During the first half of the 1990s, the production value of
the industry fell by almost 35 per cent, in the mining,
metal and engineering industries by about 50 per cent.
During the 1990s, the Hungarian economy, and thus also
the industry, underwent a major restructuring and
modernization; including. privatizations and improvements in
the quality of goods and services were carried out. The
industries that first showed signs of recovery were the
lighter industry and the wood and paper industries. Later,
the chemical industry also began to show positive signs.
During the 1990s, the industrial sector attracted large
foreign investments and a number of new industries have
emerged, including the telecom, pharmaceutical and
During the communist era, trade with the SEV countries
(COMECON) in general and the Soviet Union in particular
dominated. Today, almost 70 percent of exports to the
western countries go. Hungary's most important trading
partners are Germany, the Russian Federation and Romania.

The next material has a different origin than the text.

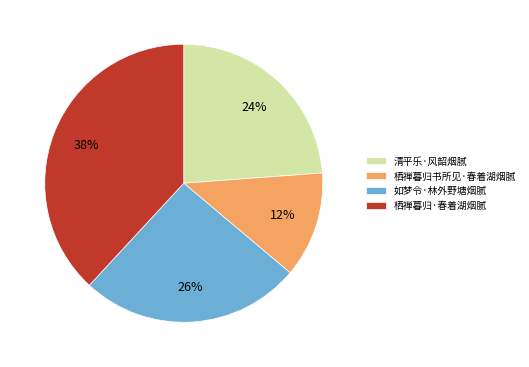

The 如梦令·林外野塘烟腻 slice represents 13% of the pie. True or false?

False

The most important export goods are machinery, food and
engineering products. The most important import goods are
engineering industrial products as well as fuel and
Tourism and gastronomy
Tourism is well developed and its importance for the
country's economy is steadily increasing. As a planned
economic country within the Eastern bloc, tourists were
welcomed. Around 9.5 million visited the country in 2010.

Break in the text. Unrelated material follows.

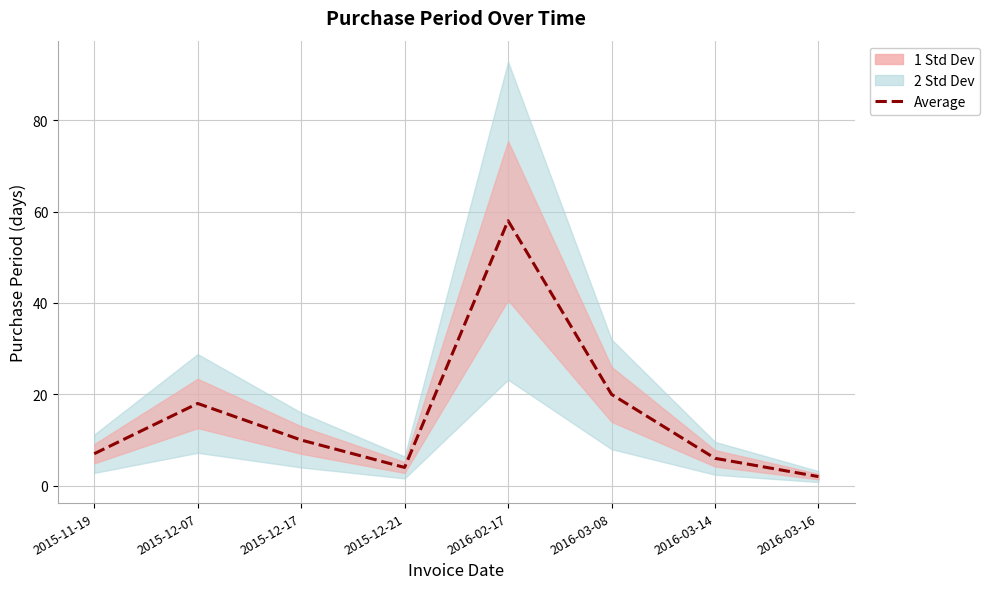

True or false: the data shows 17 at 2015-12-17.

False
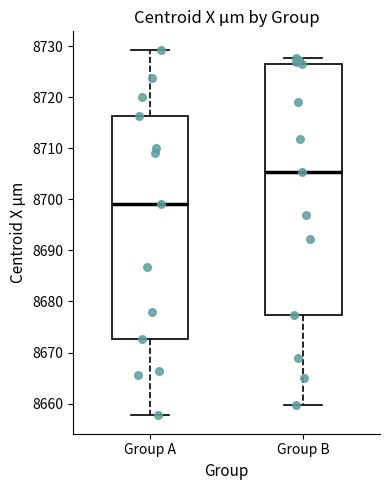

Reading left to right, transcribe this box plot: for each box, give where its median line is, the range the box spans, and where its two whiskers end, as read against the y-axis. The values are not printed on the chart, so give them approximately, as read against the axis.

Group A: median 8699, box 8673 to 8716, whiskers 8658 to 8729
Group B: median 8705, box 8677 to 8726, whiskers 8660 to 8728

The three most important destinations are Budapest, Lake
Balaton and the Danube Desert.
The two parts of the capital, the high Buda with a
fortress and the more spatially planned Pest, are separated
by the Danube. Across the river are magnificent bridges. A
visit to one of the health baths is a must for the Budapest
tourist. Outside the capital, Lake Balaton is the most
visited region. The lake is 80 km long and only a few meters
deep. This makes it a warm bathing lake and, especially on
the northern side of the lake, it is close between holiday
villages, campsites and hotels. The scenic Danube Curve lies
north of Budapest at Esztergom.
Hungarian cuisine is solid, tasty and must have. Lake
fish, cabbage, pork and smoked pork, onions, sour cream and,
above all, peppers are excellent ingredients. Famous
Hungarian dishes such as goulash, mutton (stew with
meat that is too fat to turn into goulash, but also fish or
seafood), tokány (shredded beef, white wine, sour
cream) and bell pepper (stew with light meat or
fish) all of the paprika flavor. Soups are everyday foods,
usually flavored with poppy seeds and garlic; they are often
eaten with dumplings (csipeteke) or short pasta.

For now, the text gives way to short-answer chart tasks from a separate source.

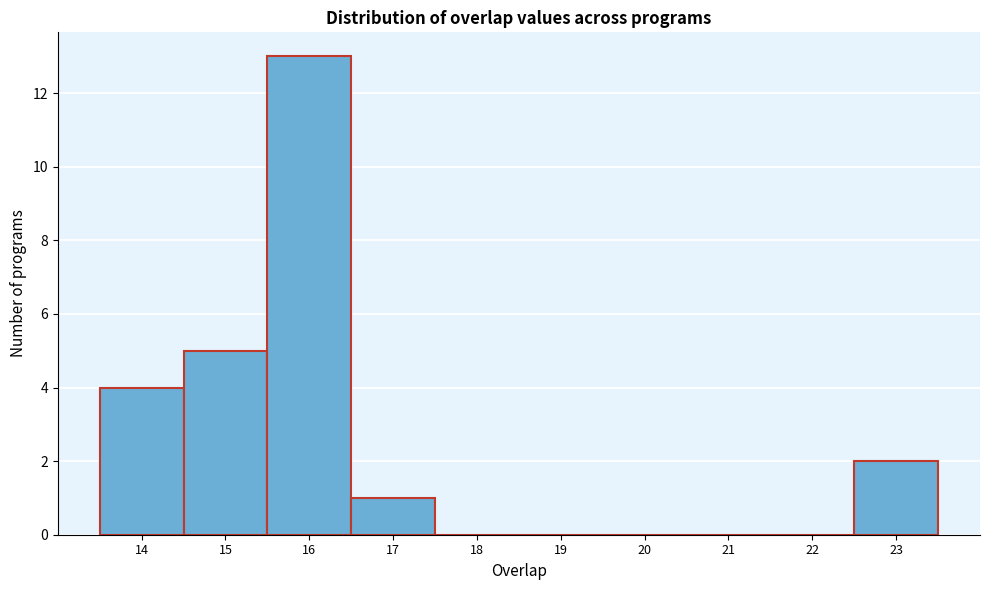

Reading left to right, list every bar in this chart as the range it spans on the x-axis followed by its height. The values are not printed on the chart, so give them approximately, as read against the axis.

13.5 to 14.5: 4
14.5 to 15.5: 5
15.5 to 16.5: 13
16.5 to 17.5: 1
17.5 to 18.5: 0
18.5 to 19.5: 0
19.5 to 20.5: 0
20.5 to 21.5: 0
21.5 to 22.5: 0
22.5 to 23.5: 2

Freshwater fish are popular foods: carp, pike and sterling
are served uncooked or in pots and soups, often with green
peppers, bacon, mushrooms, cream and dill. Roasted goose is
a common dish and goose liver is included in many dishes.
The relatively heavy food is often served with salads where
sauerkraut, salted cucumber, beetroot and marinated or
pickled peppers take the main role, they are often seasoned
with cumin or horseradish. Despite the rich variety, it is
difficult to resist a bit of rétčs after the food,
the Hungarian variety of strudel that can contain apples,
cherries or nuts. Dobo's torta is a cake with many
layers of sugarcane bottoms interspersed with a sweet and
powerful mocha cream. Other common desserts are stuffed
pancakes and cheese balls with melted butter.